Who could not be in favour of helping the disabled? Who wants to pay for that help?
The delectable Philippa Martyr writes in Quadrant Magazine:
The Federal government has recently committed $1 billion to start up a National Disability Insurance Scheme for as many as 20,000 people with serious lifetime disabilities, and their carers and families.
This certainly makes a nice change from cuddling up to a union that has plundered the wages of the very workforce that helps to care for these people.
However, here are some of the ways in which the NDIS – a scheme which is supposed to help genuinely disadvantaged people who are doing it really, really tough – could have been funded from as far back as 2007, when this government was first elected.
- Estimated cost of the unnecessary pink batts scheme, whose graft and waste is well-documented: $2.45 billion, followed by another $424 million to fix the dangerous installations
- Estimated cost of the Building the Education Revolution scheme, ditto: $16.2 billion
- Estimated cost (so far) of the National Broadband Network, as WiFi conquers the known universe: at least $36 billion
- Resources available to the Climate Change ministerial portfolio in 2010-2011, to fix a ‘problem’ whose tractability and indeed existence is questionable: $1.57 billion
- Labor’s ‘literacy and numeracy partnership’ (4 years) which has produced no measurable improvements in either: $540 million
- The dramatically unsuccessful Productivity Places Program which was so badly administered that it is impossible to tell who benefited from it, if anyone: $2.1 billion
Sadly, this catalogue of over-administered political bankruptcy tends to point to one conclusion: the NDIS will become just another unauditable and potentially tragic botch-up.

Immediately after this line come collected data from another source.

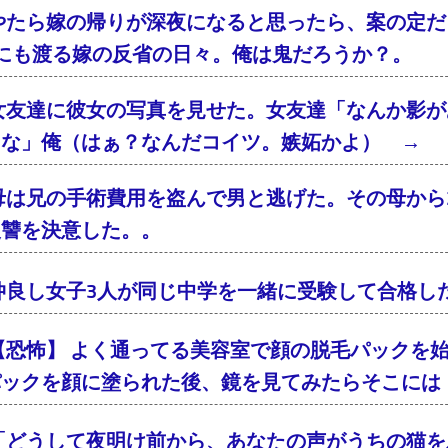
やたら嫁の帰りが深夜になると思ったら、案の定
年にも渡る嫁の反省の日々。俺は鬼だろうか？。
女友達に彼女の写真を見せた。女友達「なんか影が
るな」俺（はぁ？なんだコイツ。嫉妬かよ） → 
母は兄の手術費用を盗んで男と逃げた。その母から2
復讐を決意した。。
仲良し女子3人が同じ中学を一緒に受験して合格し
【恐怖】 よく通ってる美容室で顔の脱毛パックを
パックを顔に塗られた後、鏡を見てみたらそこには
「どうして夜明け前から、あなたの声がうちの猫を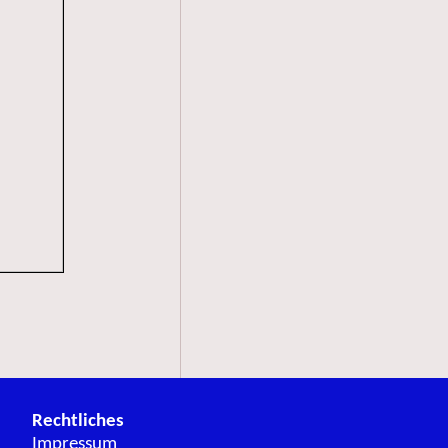
Rechtliches
Impressum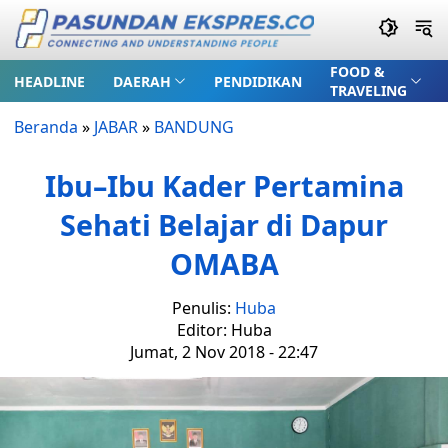
FOOD &
HEADLINE
DAERAH
PENDIDIKAN
TRAVELING
Beranda
»
JABAR
»
BANDUNG
Ibu–Ibu Kader Pertamina
Sehati Belajar di Dapur
OMABA
Penulis:
Huba
Editor: Huba
Jumat, 2 Nov 2018 - 22:47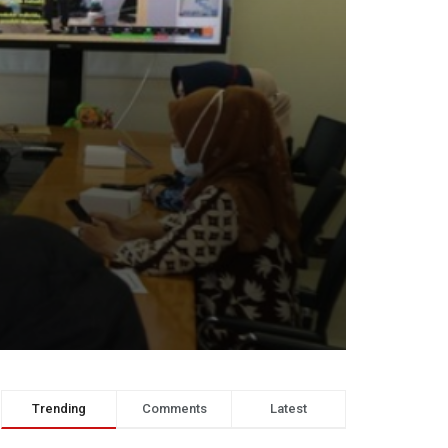
Trending
Comments
Latest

Only time will tell.
Only $1 billion on the latest feel good scheme. That’s only $50 from every every Australian resident. We should probably be grateful. The NBN looks like costing more than $50 billion. That’s at least $6000 from every household – for an internet connection.

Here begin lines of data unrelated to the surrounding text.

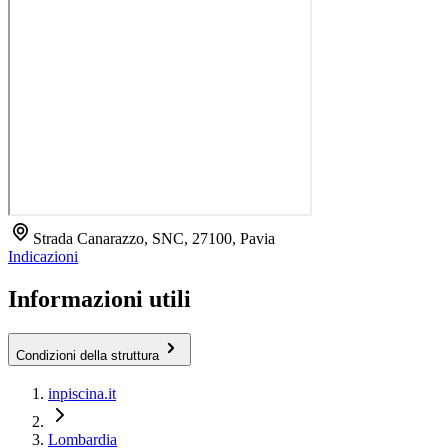
Strada Canarazzo, SNC, 27100, Pavia
Indicazioni
Informazioni utili
Condizioni della struttura
inpiscina.it
Lombardia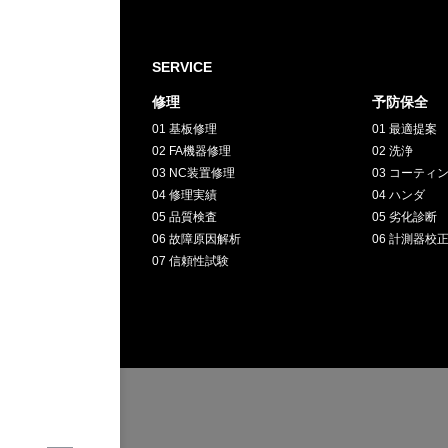
採用情報
SERVICE
GREEN
修理
予防保全
01 基板修理
01 最適提案
CHALLENG
02 FA機器修理
02 洗浄
03 NC装置修理
03 コーティ
04 修理実績
04 ハンダ
環境への取り組み
05 品質検査
05 劣化診断
06 故障原因解析
06 計測器校
07 信頼性試験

I have written about the utter madness of the NBN before, but let me say that again. A minimum of $6000 per household for an internet connection, an amount you will pay through taxation whether you need an internet connection or not.
Perhaps we wouldn’t mind the incredible cost if we were getting an incredible product. But the NBN relies on technology that was outdated before it even began. Most households, even those that connect to the NBN’s overpriced services, would have been better off with newer, mostly wireless, technologies that would have been introduced had the market just been allowed to do its thing.